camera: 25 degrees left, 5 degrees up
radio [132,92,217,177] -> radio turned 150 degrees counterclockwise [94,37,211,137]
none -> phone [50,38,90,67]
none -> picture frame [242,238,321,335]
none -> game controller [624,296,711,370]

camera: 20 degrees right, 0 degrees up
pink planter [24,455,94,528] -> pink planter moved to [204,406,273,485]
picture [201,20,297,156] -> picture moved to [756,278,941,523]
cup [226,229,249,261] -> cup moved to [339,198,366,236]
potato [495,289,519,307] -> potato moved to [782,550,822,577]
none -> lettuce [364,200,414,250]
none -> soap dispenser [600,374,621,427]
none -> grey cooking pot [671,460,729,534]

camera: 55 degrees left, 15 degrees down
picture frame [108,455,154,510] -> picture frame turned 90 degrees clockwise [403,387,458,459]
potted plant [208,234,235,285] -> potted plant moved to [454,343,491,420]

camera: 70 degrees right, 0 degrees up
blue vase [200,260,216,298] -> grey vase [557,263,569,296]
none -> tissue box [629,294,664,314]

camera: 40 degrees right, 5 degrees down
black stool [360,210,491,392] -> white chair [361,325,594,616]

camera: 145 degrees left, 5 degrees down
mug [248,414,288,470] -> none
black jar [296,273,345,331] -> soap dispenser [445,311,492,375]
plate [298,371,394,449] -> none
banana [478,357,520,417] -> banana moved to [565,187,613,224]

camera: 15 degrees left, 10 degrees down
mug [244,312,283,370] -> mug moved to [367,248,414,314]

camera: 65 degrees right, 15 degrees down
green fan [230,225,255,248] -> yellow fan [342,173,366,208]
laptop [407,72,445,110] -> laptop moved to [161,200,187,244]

What to do:
By examining the material line by line, establish how many lines contain "dispenser" and give only that number.

Problem solution:
2